CRÔNICA

Crônica do Professor Antonio Glauber sobre as Notícias do Dia 09 de dezembro de 2025

Crônica do Professor Antonio Glauber sobre as Notícias do Dia 09 de dezembro de 2025
Publicado em 10/12/2025 às 11:37

Por Antonio Glauber Santana Ferreira — Japaratuba-SE

Olá, caro leitor e leitora, puxem a cadeira, ajeitem o coração e respirem fundo, porque o noticiário de hoje veio servido em pratos quentes, frios e, sobretudo, metaforicamente apimentados.

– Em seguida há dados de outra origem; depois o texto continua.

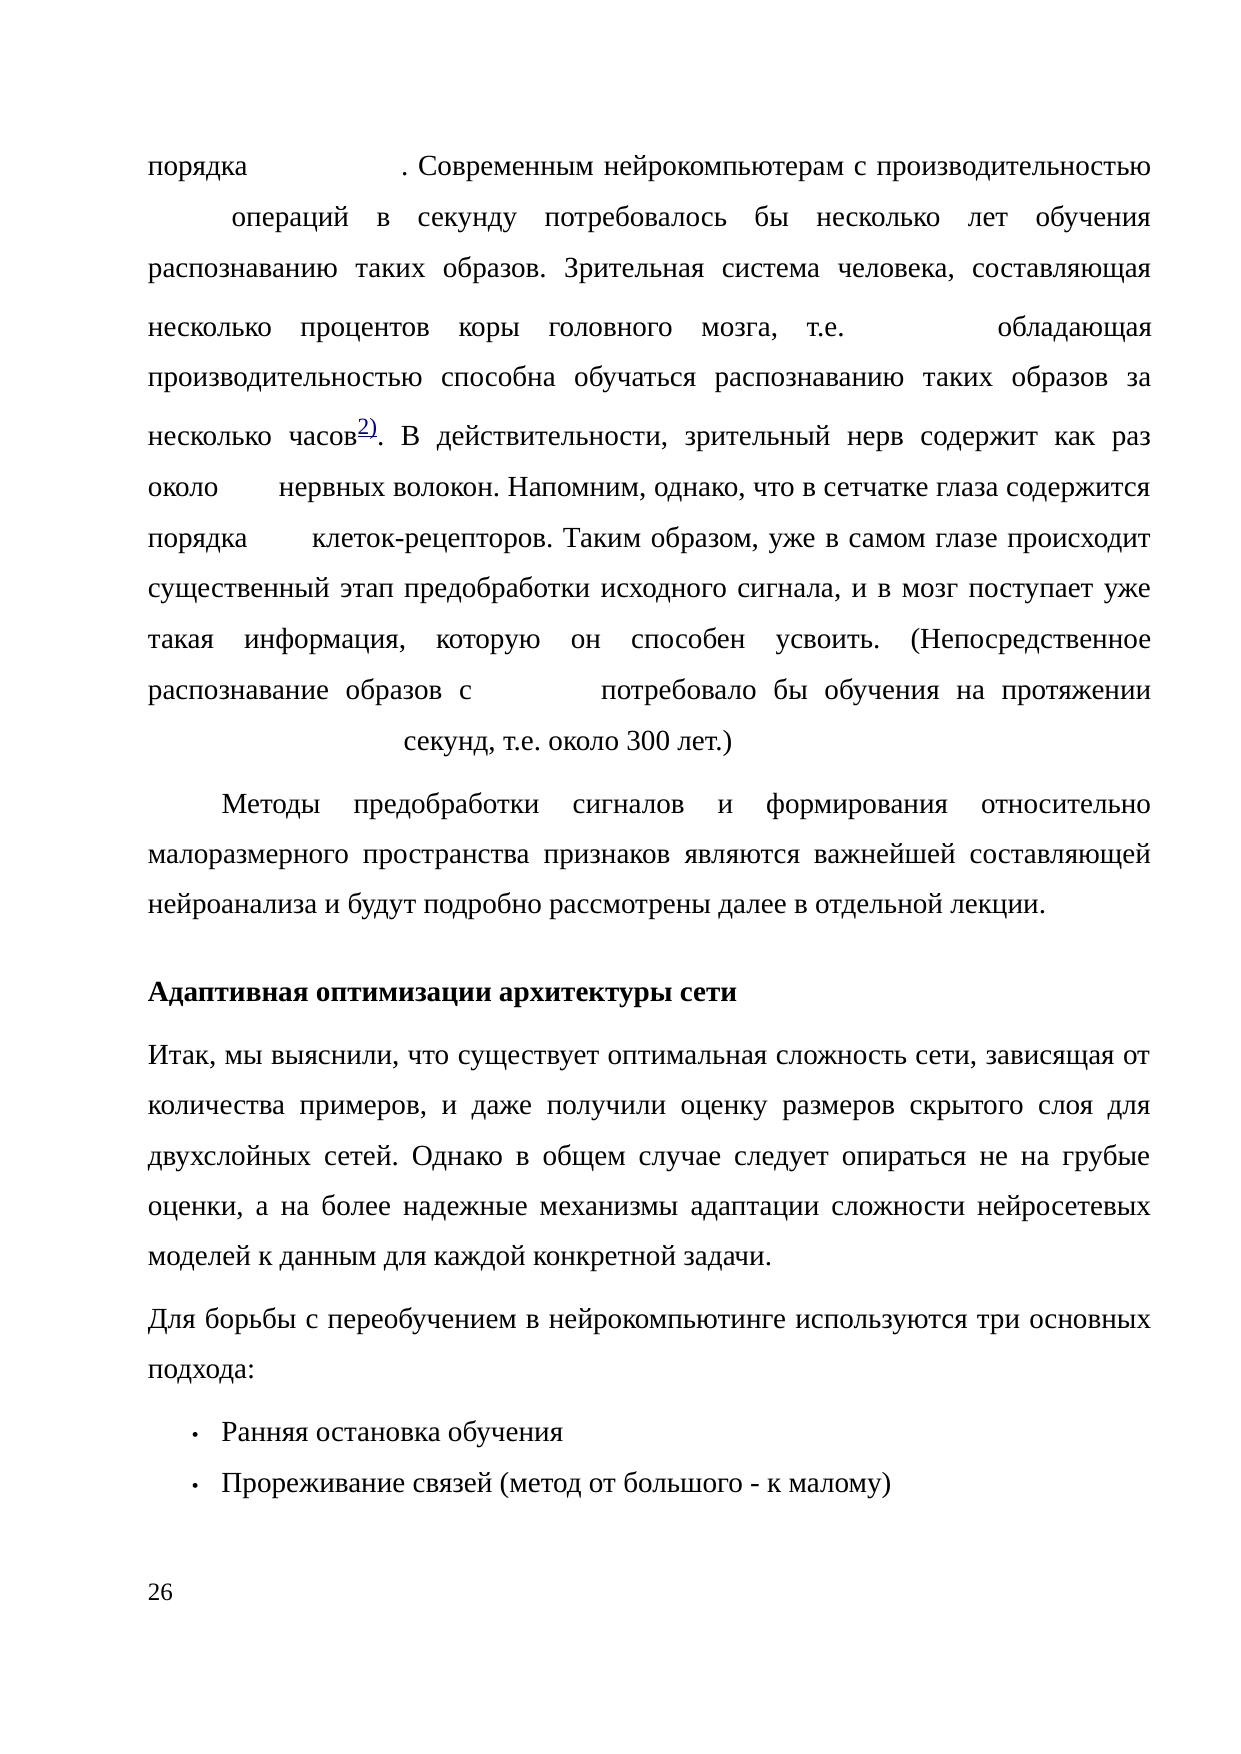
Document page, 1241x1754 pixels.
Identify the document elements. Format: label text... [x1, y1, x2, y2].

text Для борьбы с переобучением в нейрокомпьютинге используются три основных подхода: [148, 1301, 1152, 1385]
text Итак, мы выяснили, что существует оптимальная сложность сети, зависящая от количества примеров, и даже получили оценку размеров скрытого слоя для двухслойных сетей. Однако в общем случае следует опираться не на грубые оценки, а на более надежные механизмы адаптации сложности нейросетевых моделей к данным для каждой конкретной задачи. [148, 1037, 1152, 1272]
subtitle Адаптивная оптимизации архитектуры сети [148, 974, 1152, 1008]
list Ранняя остановка обучения [192, 1414, 1152, 1448]
list Прореживание связей (метод от большого - к малому) [192, 1465, 1152, 1498]
text порядка . Современным нейрокомпьютерам с производительностью операций в секунду потребовалось бы несколько лет обучения распознаванию таких образов. Зрительная система человека, составляющая несколько процентов коры головного мозга, т.е. обладающая производительностью способна обучаться распознаванию таких образов за несколько часов2). В действительности, зрительный нерв содержит как раз около нервных волокон. Напомним, однако, что в сетчатке глаза содержится порядка клеток-рецепторов. Таким образом, уже в самом глазе происходит существенный этап предобработки исходного сигнала, и в мозг поступает уже такая информация, которую он способен усвоить. (Непосредственное распознавание образов с потребовало бы обучения на протяжении секунд, т.е. около 300 лет.) [148, 148, 1152, 757]
text Методы предобработки сигналов и формирования относительно малоразмерного пространства признаков являются важнейшей составляющей нейроанализа и будут подробно рассмотрены далее в отдельной лекции. [148, 786, 1152, 920]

O dia amanheceu derramando água do céu, mas negando água do chão. Em quatro cidades sergipanas, a adutora decidiu fazer birra: rompeu-se como quem rasga a própria roupa num ataque de nervos hidráulicos. Poço Redondo, Monte Alegre, Porto da Folha e a zona rural de Glória ficaram com as torneiras soluçando seco, como boca de cantador sem verso. A Iguá correu, claro — dizia que as equipes já estavam no local, tentando costurar o cano como quem repara o vestido da noiva minutos antes da marcha nupcial. Enquanto isso, o povo esperava a água voltar como quem espera milagre repetido: com fé, desconfiança e um balde na mão.

Mas a sede do dia não era só por água. Brasília, sempre ela, resolveu demonstrar sua elasticidade moral. A Câmara dos Deputados aprovou um texto reduzindo penas de condenados por atos golpistas — uma espécie de yoga jurídica, onde a lei se estica até abraçar quem deveria apenas ser observado de longe. E, veja só, não deu nem tempo de o café esfriar: o gesto pode abrir portas para Bolsonaro, Ramagem (que anda passeando nos EUA como quem foge do boleto da realidade), Braga Netto e Heleno. É o roteiro perfeito: Brasil, o país onde até a punição pega carona numa carrocinha velha e vai perdendo parafusos no caminho.

Se o projeto for sancionado, Bolsonaro seguirá preso por mais 2 anos e 4 meses — tempo suficiente para aprender crochê, meditar, plantar manjericão e talvez, quem sabe, ensaiar uma autocrítica que nunca chega. Mas não criemos expectativas: o Brasil já ensinou que a esperança cai do cavalo, levanta, sacode a poeira e continua sendo iludida no capítulo seguinte.

E, por falar em cavalo, nos EUA teve avião pousando em cima de carro. Sim, leitor — o céu decidiu brincar de estacionamento. Uma aeronave fez pouso de emergência em plena rodovia e cansou de procurar vaga: escolheu um carro. O motorista saiu com ferimentos leves, o piloto saiu ileso, e a notícia saiu parecendo piada pronta. Nesse ritmo, não duvido que amanhã um submarino resolva estacionar em um estacionamento de shopping para “manutenção”.

O mundo anda tão surreal que até o improvável está pedindo música.

E assim fechamos o dia, nesse carrossel de absurdos, onde adutoras desabam, leis amolecem, aviões descem e o povo segue tentando subir.

Até amanhã, caro leitor e leitora — se a realidade permitir.